As we encourage peaceful, democratic reform and good governance, we must continue to push for protecting universal human rights by combating child labor and trafficking in persons, protecting religious freedoms, and empowering women. U.S. efforts to work with allies and friends in East Asia and the Pacific to prevent trafficking in persons in the region are beginning to pay off; in 2012 four EAP countries have moved off of the State Department’s Tier 2 Watchlist as a result of these concerted efforts. We must keep up these vigorous efforts to protect human rights.

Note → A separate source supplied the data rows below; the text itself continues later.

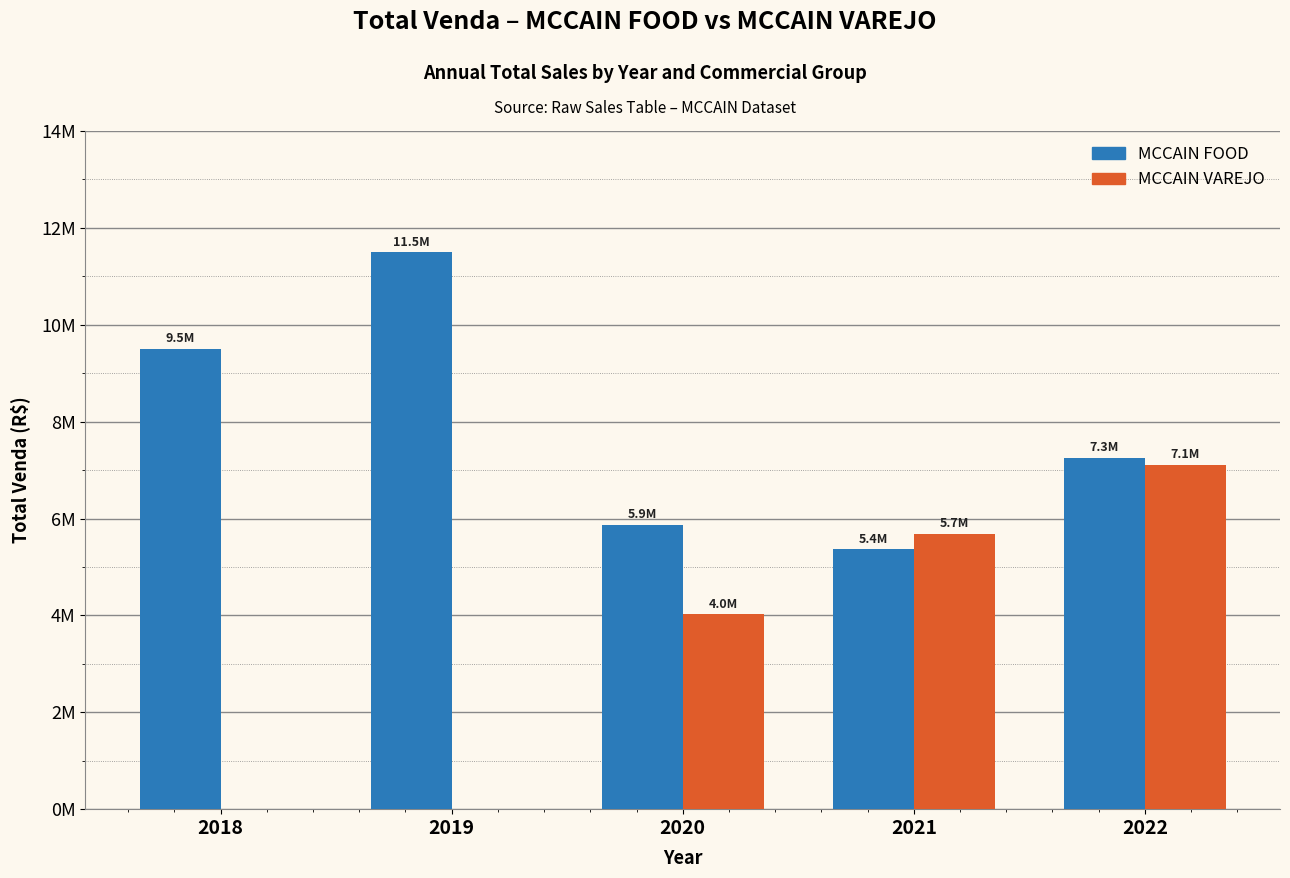

What is the sum of all MCCAIN FOOD values?

39480295.8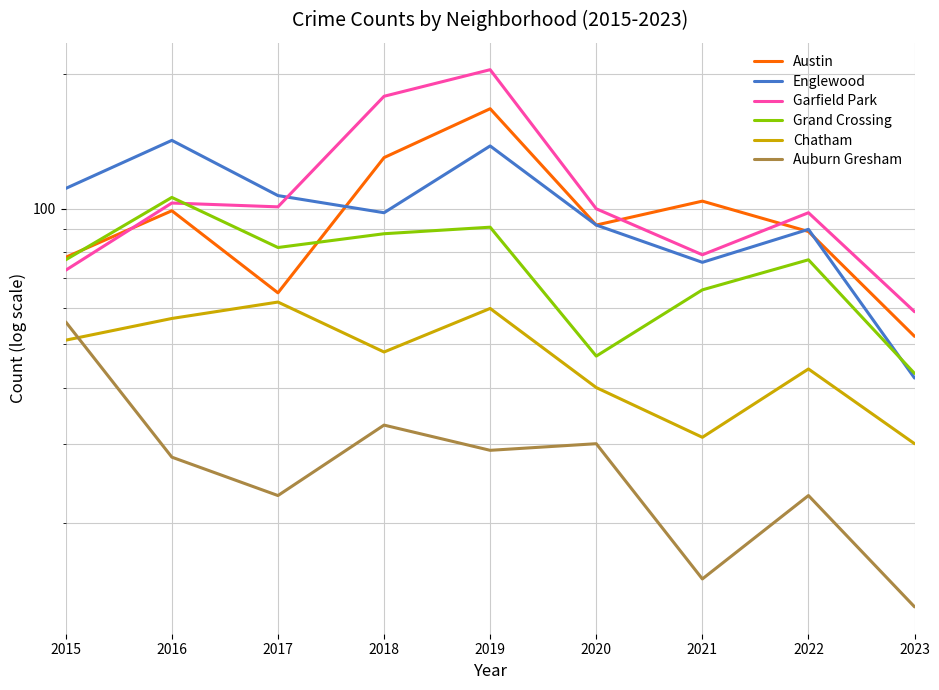

How many lines are shown in the chart?

6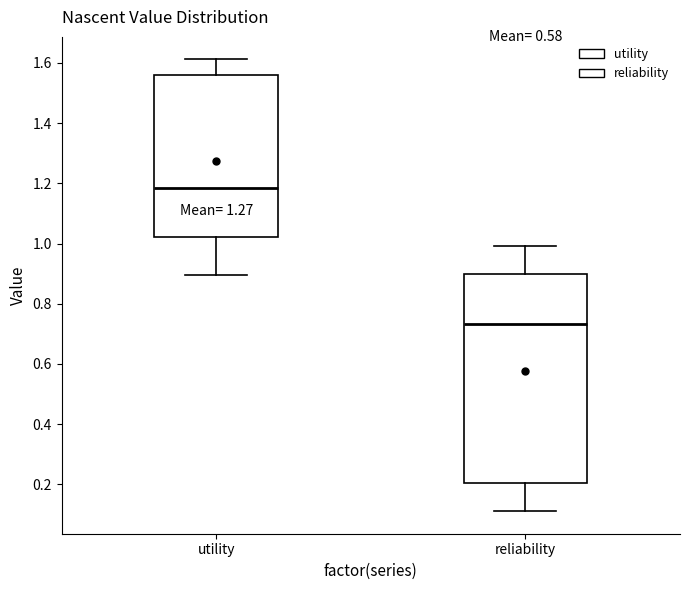

Which box has the lowest median line?

reliability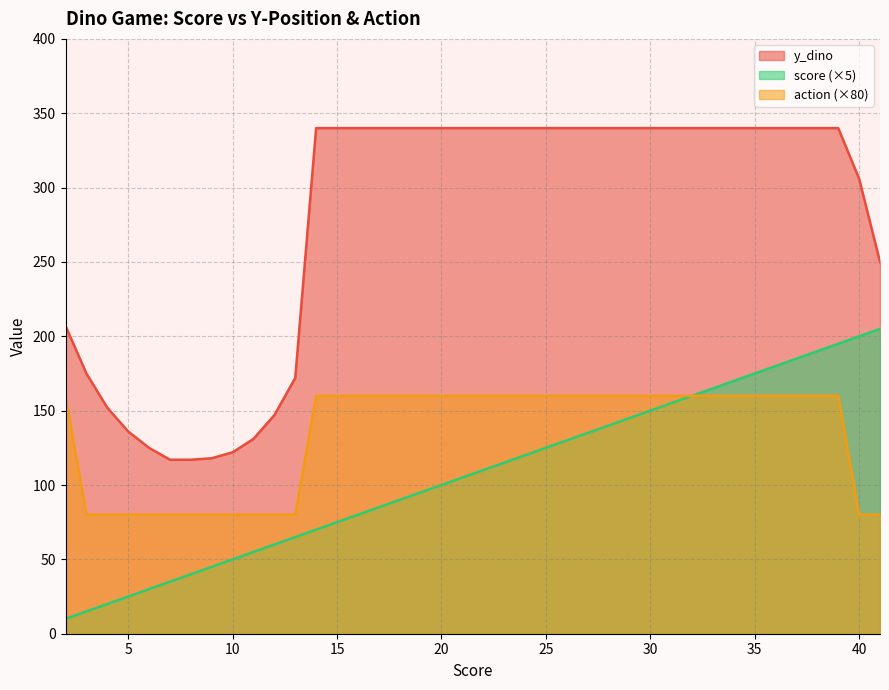

List the series in order of their peak value, lowest first.

action (×80), score (×5), y_dino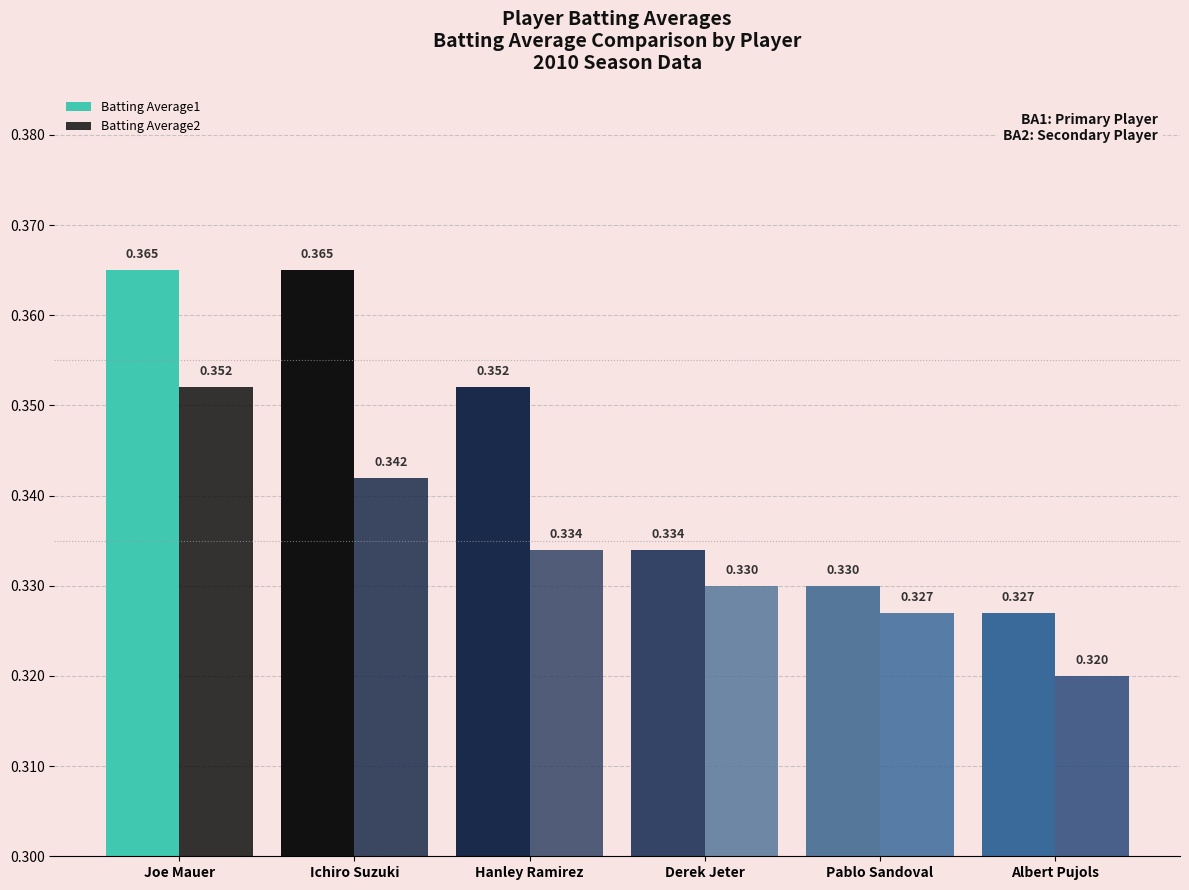

Between Albert Pujols and Derek Jeter, which is larger?

Derek Jeter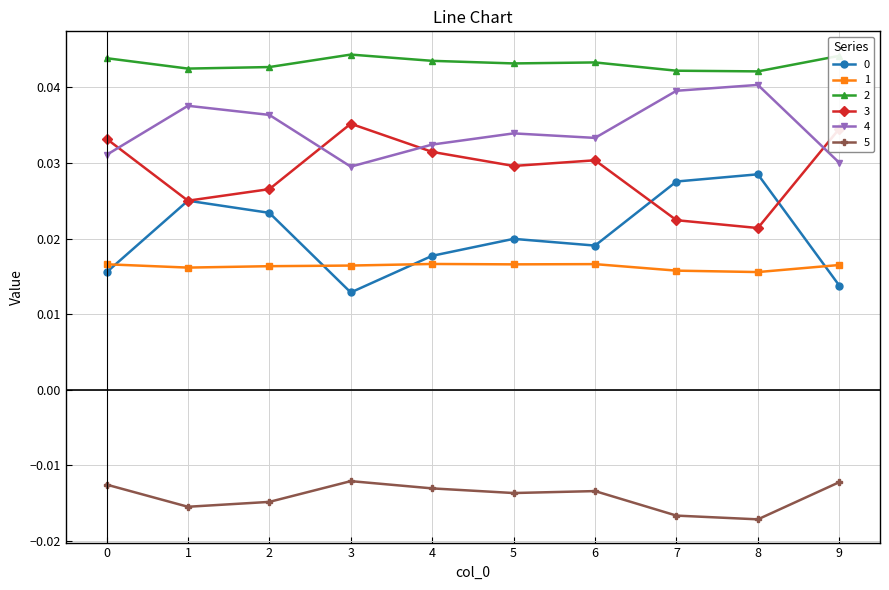

The value of 2 at 8 is 0.1. True or false?

False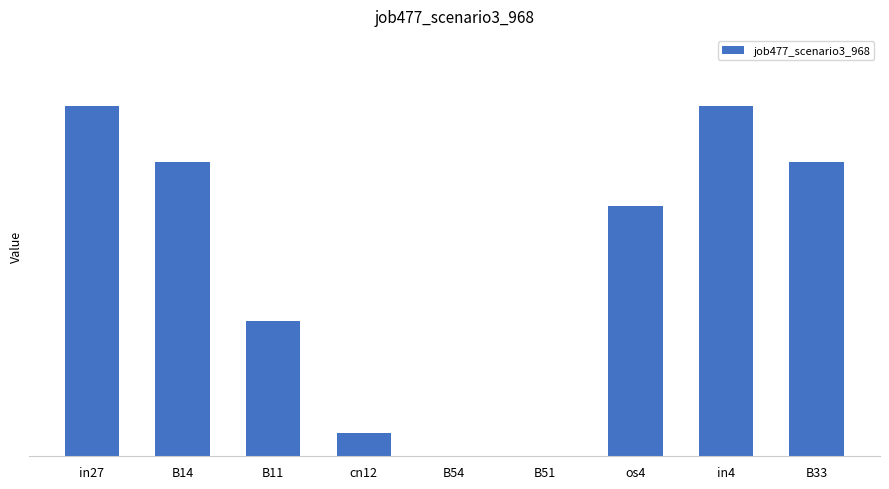

Where is the data nearest to the value 0?

B54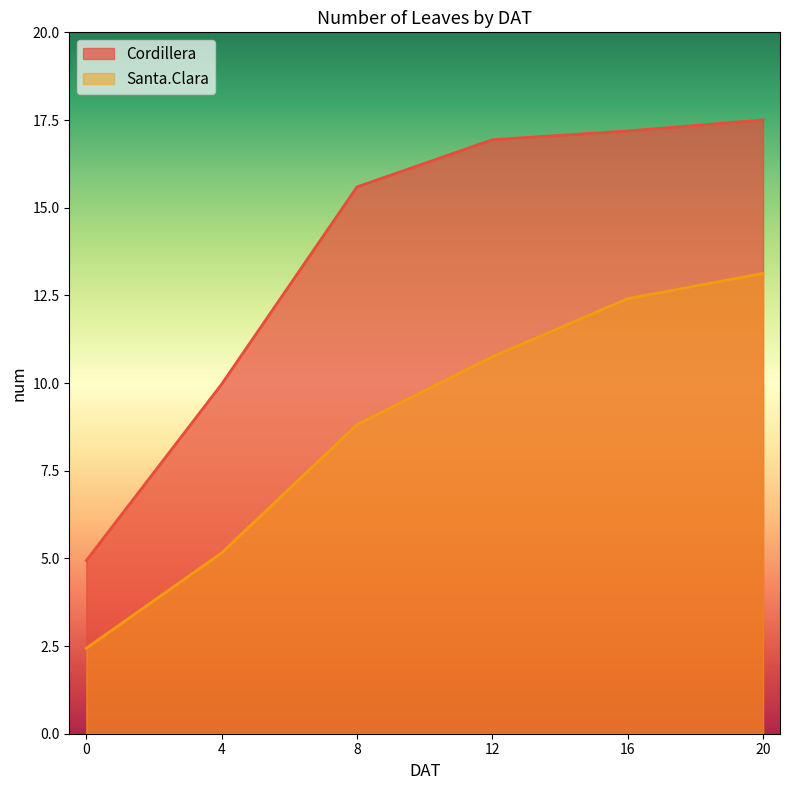

Count the number of categories in the chart.

6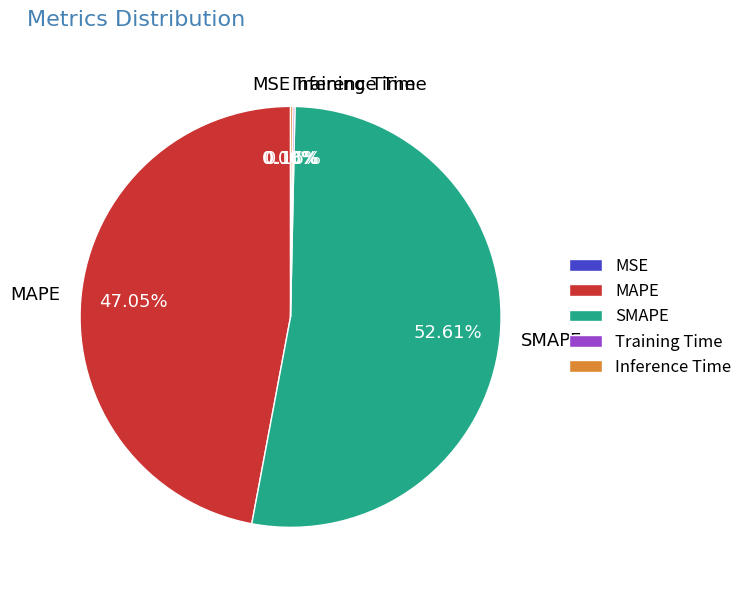

Which slice is the largest?

SMAPE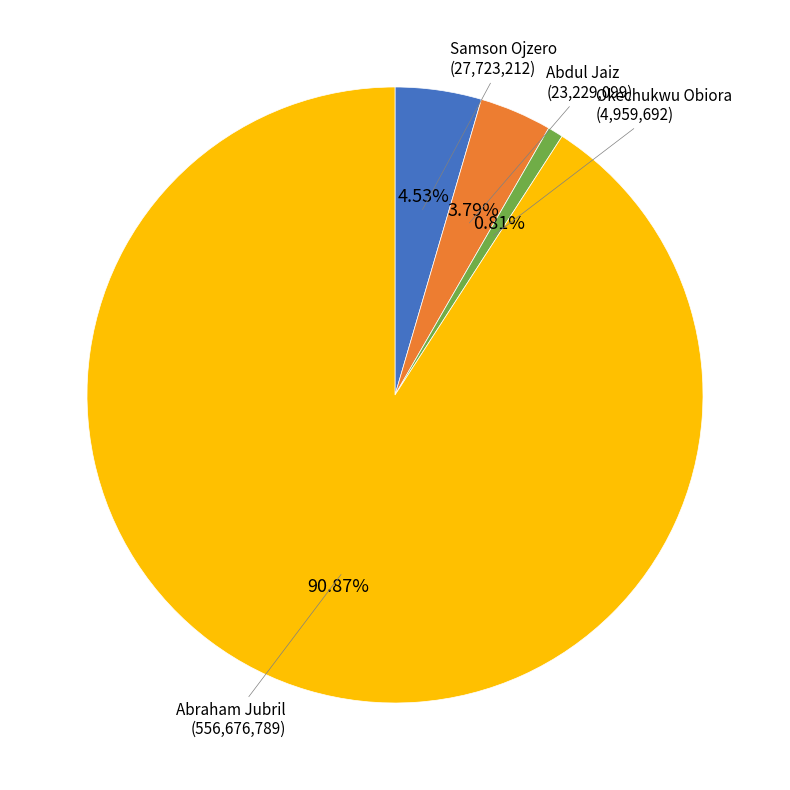

What is the largest slice in the pie chart?

Abraham Jubril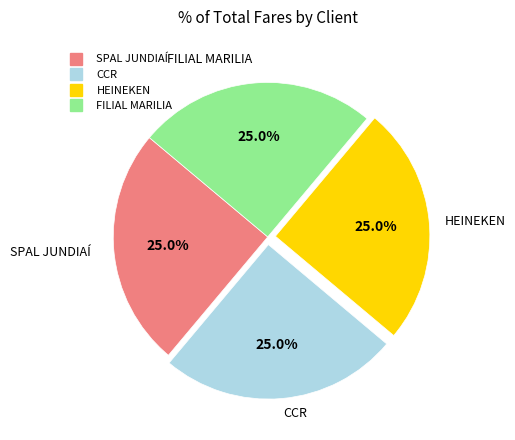

To the nearest percent, what is the combined percentage of HEINEKEN and FILIAL MARILIA?

50%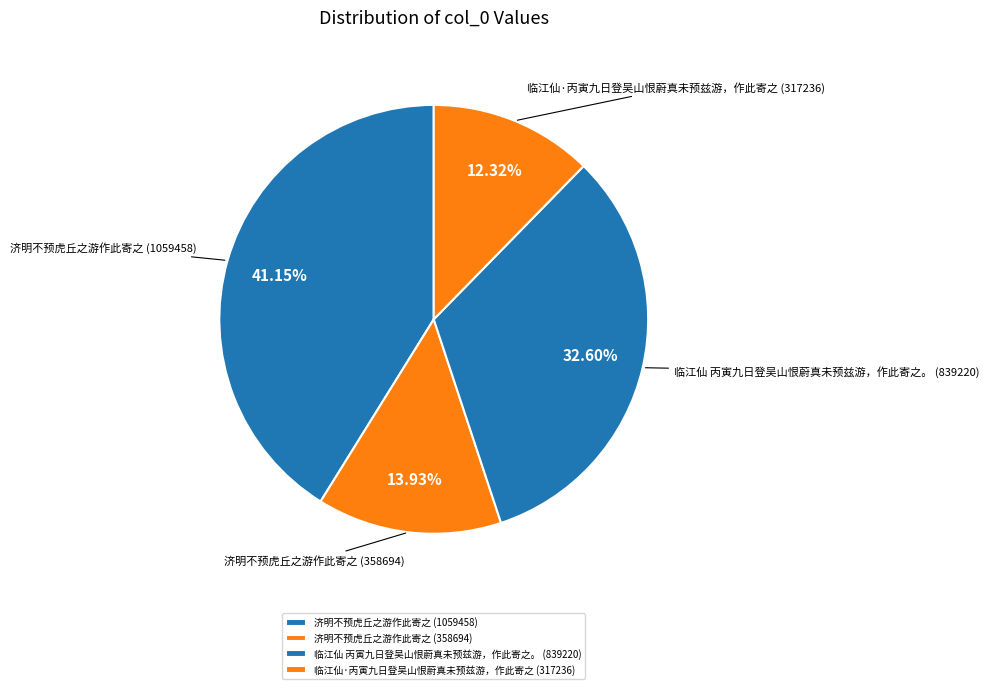

Which slice is the largest?

济明不预虎丘之游作此寄之 (1059458)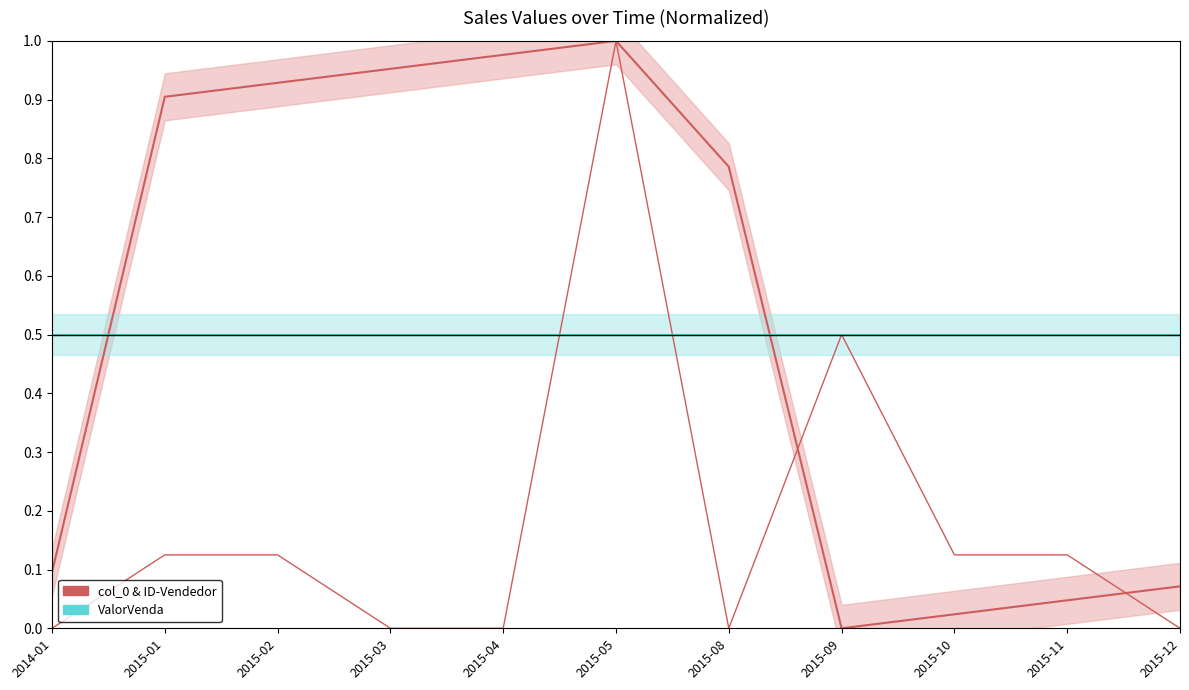

What are all the series names shown in the legend?

col_0 & ID-Vendedor, ValorVenda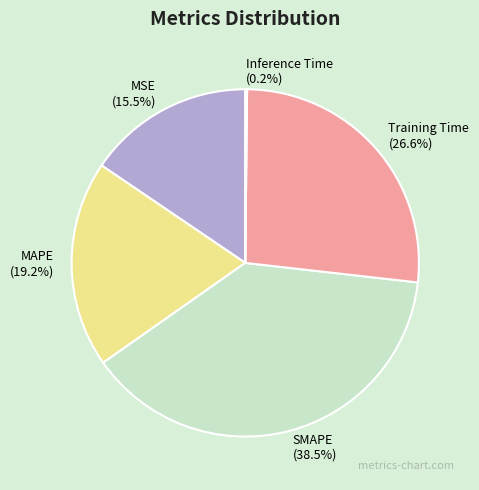

Is the sum of Training Time and MSE greater than half?

No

And we must remember that women’s rights are human rights. Women are the barometer of a nation’s success, and of its stability. In my previous role as Chair of the Subcommittee on International Development and Foreign Assistance, the successful integration of gender equity into our foreign aid programs was one of my main priorities. I welcome President Obama’s March 19 nomination of Ms. Cathy Russell, former Chief of Staff to Dr. Jill Biden, to the important post of Ambassador at large for Global Women’s Issues at the Department of State. I look forward to her confirmation hearing and to continuing what has been a strong partnership with the Obama Administration and the State Department on promoting gender equity and on all of these issues in the East Asia region. I now yield to ranking member, Senator Rubio, for opening remarks.